_Your objective_:
Quote the part of the listing that opens with the line containing "Reading left to" and closes with the end of the listing, leaving the pictures out.

_Data section_:
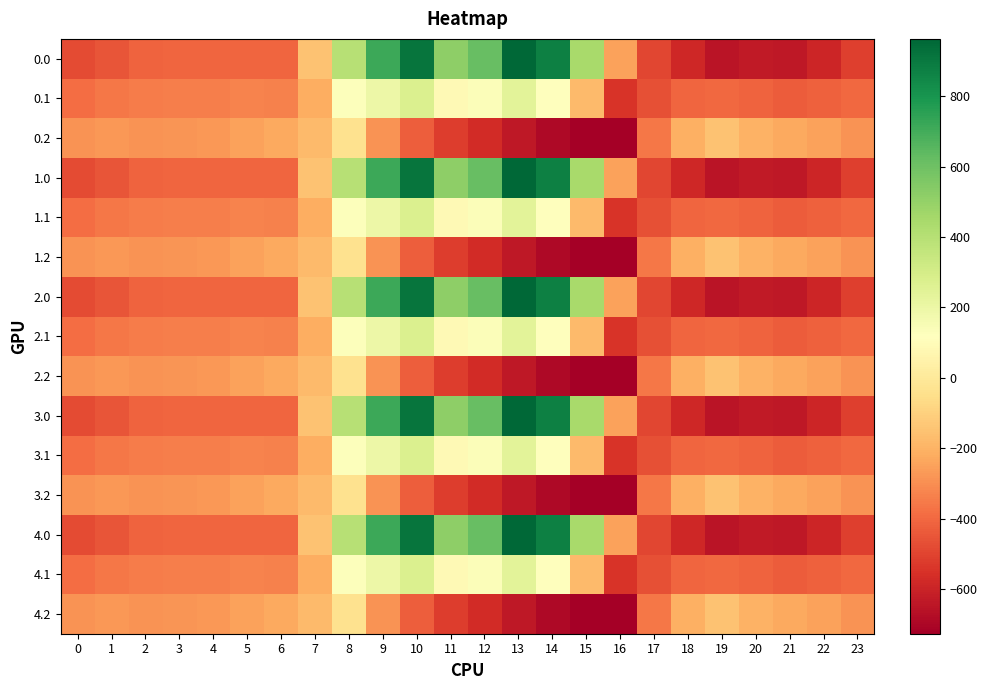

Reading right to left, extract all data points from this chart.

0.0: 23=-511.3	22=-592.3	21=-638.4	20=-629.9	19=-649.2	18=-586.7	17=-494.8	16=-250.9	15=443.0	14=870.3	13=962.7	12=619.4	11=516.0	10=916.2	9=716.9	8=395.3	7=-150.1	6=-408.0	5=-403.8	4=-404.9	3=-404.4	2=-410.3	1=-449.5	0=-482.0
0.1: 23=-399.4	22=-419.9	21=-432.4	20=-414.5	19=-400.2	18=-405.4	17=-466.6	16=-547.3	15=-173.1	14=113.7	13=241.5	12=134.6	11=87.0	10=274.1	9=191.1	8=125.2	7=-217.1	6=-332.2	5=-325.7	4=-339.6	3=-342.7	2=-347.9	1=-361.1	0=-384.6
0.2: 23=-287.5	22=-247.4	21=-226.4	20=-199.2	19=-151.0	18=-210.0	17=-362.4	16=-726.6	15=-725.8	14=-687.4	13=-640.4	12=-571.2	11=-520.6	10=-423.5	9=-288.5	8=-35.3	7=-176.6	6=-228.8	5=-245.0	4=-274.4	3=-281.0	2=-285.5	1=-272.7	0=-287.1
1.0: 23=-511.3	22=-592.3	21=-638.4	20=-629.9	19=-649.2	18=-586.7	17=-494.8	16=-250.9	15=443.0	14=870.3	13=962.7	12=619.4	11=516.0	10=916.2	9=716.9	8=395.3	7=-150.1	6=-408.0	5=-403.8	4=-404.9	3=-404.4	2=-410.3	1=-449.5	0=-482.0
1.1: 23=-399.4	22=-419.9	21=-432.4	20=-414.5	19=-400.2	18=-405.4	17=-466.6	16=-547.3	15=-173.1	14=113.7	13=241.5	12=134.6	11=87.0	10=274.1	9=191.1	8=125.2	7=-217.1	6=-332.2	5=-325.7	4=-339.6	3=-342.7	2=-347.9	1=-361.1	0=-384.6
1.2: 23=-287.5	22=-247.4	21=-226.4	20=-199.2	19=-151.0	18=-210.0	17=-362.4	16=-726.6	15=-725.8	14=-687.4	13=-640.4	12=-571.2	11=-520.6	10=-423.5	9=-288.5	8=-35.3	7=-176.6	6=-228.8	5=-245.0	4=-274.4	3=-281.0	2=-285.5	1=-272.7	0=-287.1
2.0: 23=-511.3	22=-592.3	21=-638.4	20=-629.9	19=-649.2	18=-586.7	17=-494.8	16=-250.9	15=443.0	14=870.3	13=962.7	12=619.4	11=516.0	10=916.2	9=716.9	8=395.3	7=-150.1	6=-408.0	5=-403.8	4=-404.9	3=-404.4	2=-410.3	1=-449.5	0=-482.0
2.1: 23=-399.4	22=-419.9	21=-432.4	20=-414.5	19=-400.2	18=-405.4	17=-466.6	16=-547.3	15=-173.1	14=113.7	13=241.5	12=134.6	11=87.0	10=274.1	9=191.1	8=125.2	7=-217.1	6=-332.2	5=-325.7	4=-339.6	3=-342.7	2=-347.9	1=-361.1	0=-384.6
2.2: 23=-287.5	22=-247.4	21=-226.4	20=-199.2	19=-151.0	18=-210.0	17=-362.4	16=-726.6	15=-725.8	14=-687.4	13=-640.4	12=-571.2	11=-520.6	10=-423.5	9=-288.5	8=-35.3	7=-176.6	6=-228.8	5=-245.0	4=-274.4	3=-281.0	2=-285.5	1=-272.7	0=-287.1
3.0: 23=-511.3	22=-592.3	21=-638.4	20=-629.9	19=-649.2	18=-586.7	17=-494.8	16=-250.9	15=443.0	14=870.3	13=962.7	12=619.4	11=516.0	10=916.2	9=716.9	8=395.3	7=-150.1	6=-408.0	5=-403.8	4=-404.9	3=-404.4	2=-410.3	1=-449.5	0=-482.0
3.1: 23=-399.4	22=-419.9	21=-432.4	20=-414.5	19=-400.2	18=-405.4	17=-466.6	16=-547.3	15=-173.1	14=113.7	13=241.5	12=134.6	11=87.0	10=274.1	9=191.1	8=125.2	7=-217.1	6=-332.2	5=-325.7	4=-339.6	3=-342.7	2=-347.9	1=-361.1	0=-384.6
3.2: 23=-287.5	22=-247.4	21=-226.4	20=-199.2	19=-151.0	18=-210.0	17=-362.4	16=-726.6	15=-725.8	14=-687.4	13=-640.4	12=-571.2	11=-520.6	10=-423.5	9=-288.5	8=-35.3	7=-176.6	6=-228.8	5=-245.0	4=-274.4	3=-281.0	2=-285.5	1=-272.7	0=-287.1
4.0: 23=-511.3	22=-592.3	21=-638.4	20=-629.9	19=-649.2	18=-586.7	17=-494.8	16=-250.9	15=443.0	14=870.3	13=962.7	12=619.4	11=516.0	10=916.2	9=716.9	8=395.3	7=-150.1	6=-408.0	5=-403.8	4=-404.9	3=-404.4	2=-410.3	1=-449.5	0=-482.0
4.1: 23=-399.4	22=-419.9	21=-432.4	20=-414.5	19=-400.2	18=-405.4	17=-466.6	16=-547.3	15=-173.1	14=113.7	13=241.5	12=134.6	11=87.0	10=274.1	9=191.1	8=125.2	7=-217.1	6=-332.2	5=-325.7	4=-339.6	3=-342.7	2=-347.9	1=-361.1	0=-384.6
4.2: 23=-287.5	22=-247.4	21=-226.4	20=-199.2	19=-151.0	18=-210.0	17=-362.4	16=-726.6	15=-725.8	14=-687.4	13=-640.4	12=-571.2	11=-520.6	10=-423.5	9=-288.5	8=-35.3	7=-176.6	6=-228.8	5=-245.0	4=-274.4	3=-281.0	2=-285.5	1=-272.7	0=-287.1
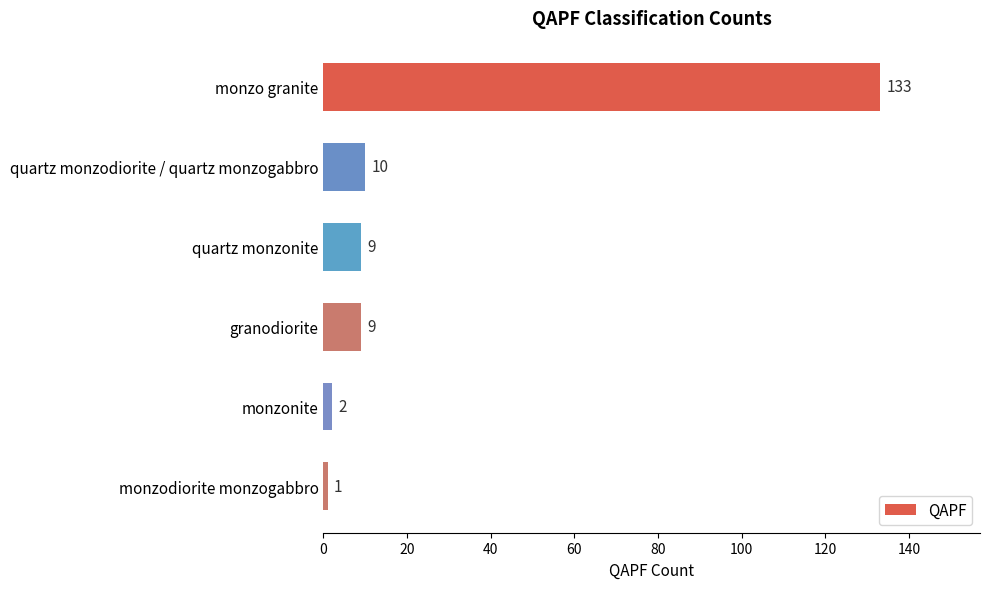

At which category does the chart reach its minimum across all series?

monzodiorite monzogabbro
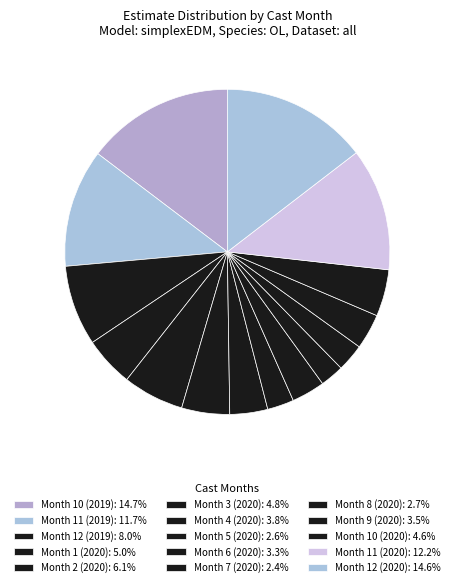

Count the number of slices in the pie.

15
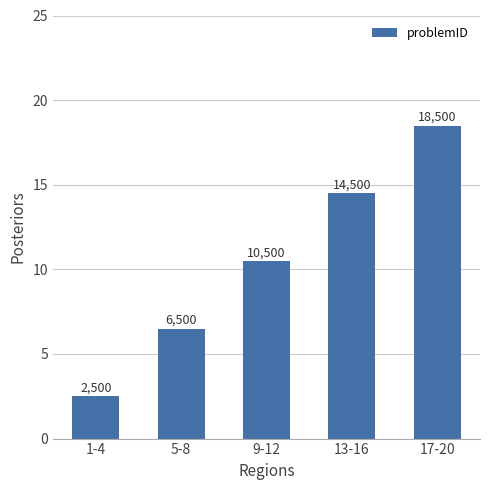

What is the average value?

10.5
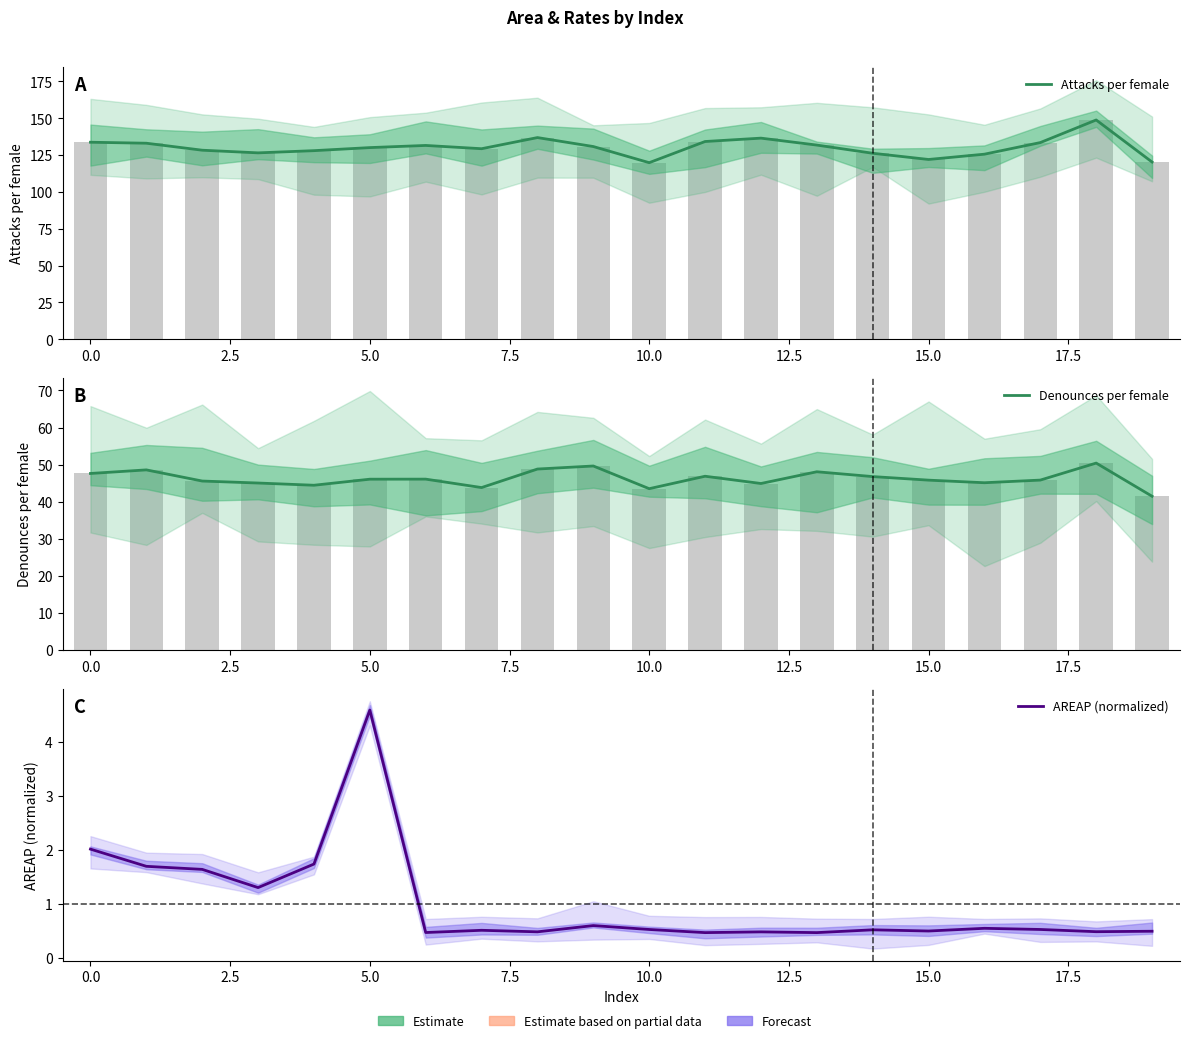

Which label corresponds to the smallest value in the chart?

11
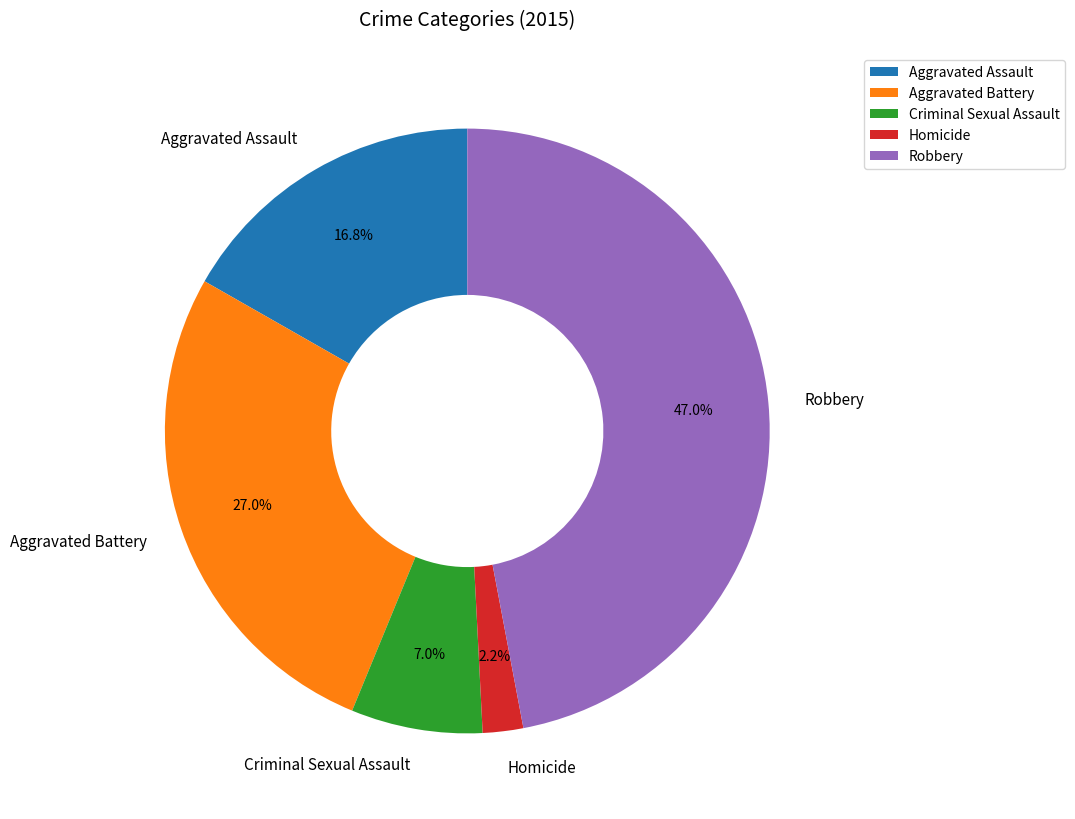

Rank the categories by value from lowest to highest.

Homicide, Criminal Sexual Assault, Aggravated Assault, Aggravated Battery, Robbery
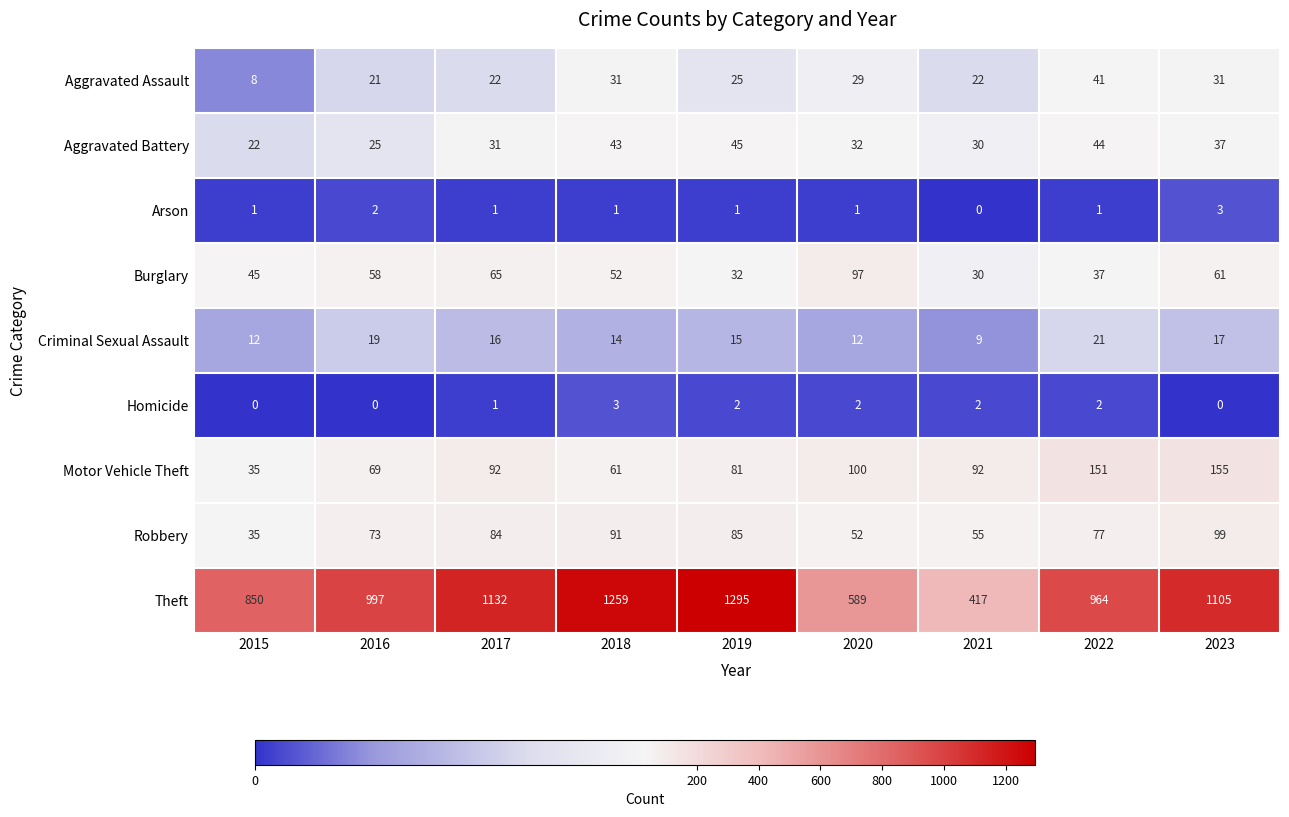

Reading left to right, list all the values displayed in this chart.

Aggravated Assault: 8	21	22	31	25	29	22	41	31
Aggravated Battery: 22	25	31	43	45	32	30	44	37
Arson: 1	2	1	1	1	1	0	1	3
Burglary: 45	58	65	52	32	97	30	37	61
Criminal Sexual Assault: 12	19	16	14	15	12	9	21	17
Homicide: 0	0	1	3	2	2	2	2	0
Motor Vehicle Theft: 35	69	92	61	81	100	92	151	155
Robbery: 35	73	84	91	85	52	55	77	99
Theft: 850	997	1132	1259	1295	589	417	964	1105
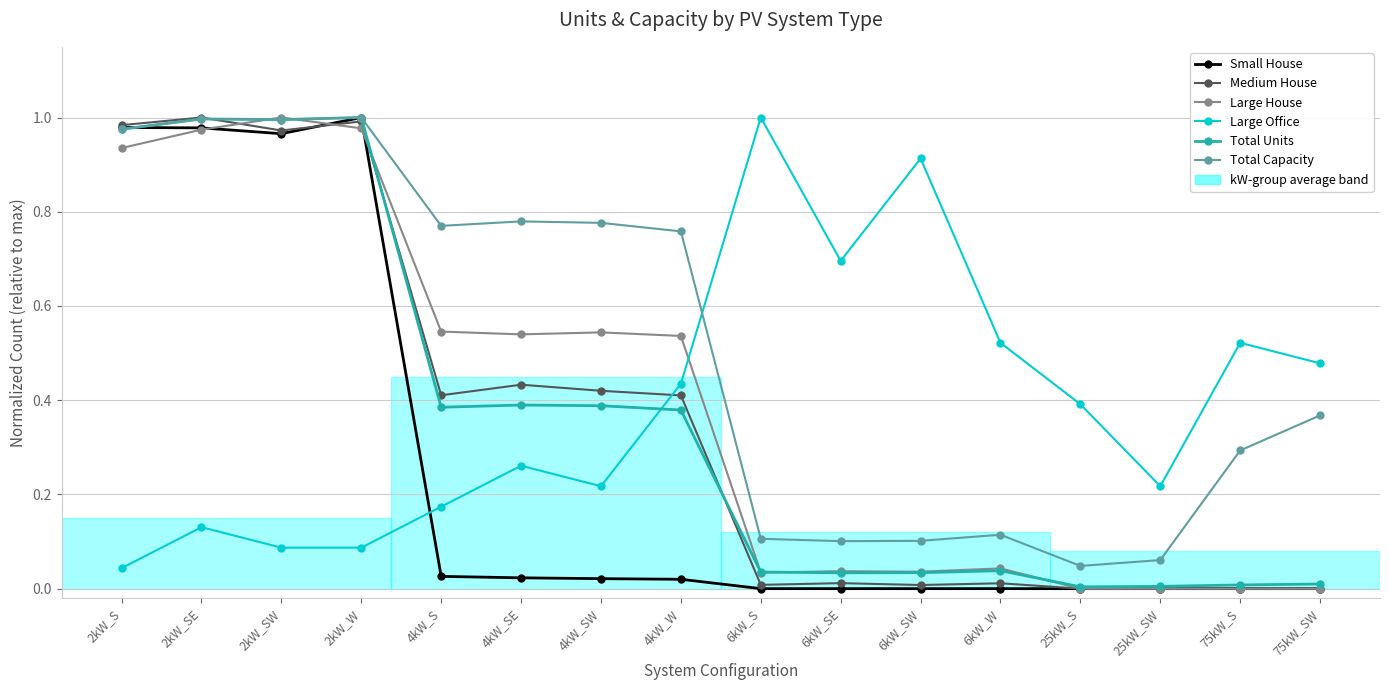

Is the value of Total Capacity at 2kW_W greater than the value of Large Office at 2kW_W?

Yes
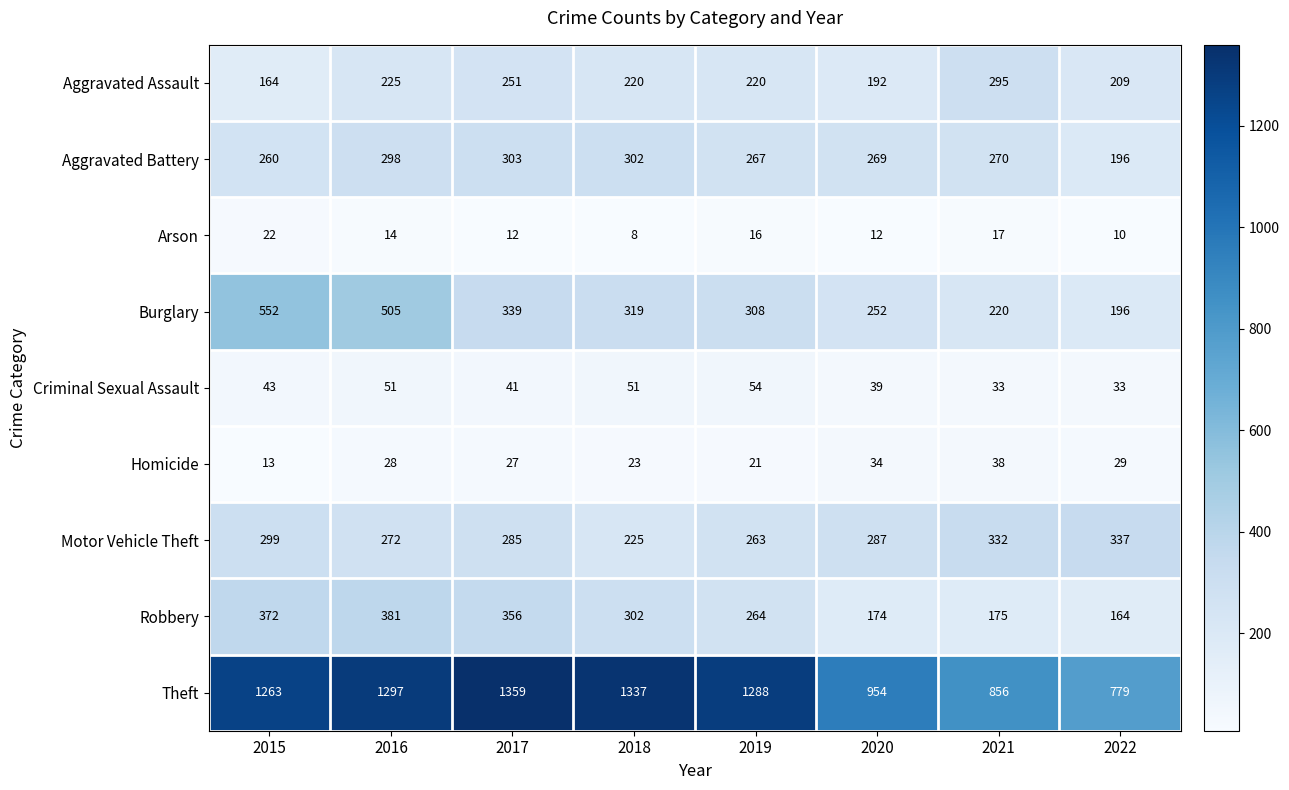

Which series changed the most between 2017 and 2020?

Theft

_Written response_:
Reading left to right, list all the values displayed in this chart.

Aggravated Assault: 8	21	22	31	25	29	22	41	31
Aggravated Battery: 22	25	31	43	45	32	30	44	37
Arson: 1	2	1	1	1	1	0	1	3
Burglary: 45	58	65	52	32	97	30	37	61
Criminal Sexual Assault: 12	19	16	14	15	12	9	21	17
Homicide: 0	0	1	3	2	2	2	2	0
Motor Vehicle Theft: 35	69	92	61	81	100	92	151	155
Robbery: 35	73	84	91	85	52	55	77	99
Theft: 850	997	1132	1259	1295	589	417	964	1105

Is the value of Total Capacity at 2kW_W greater than the value of Large Office at 2kW_W?

Yes

Which series changed the most between 2017 and 2020?

Theft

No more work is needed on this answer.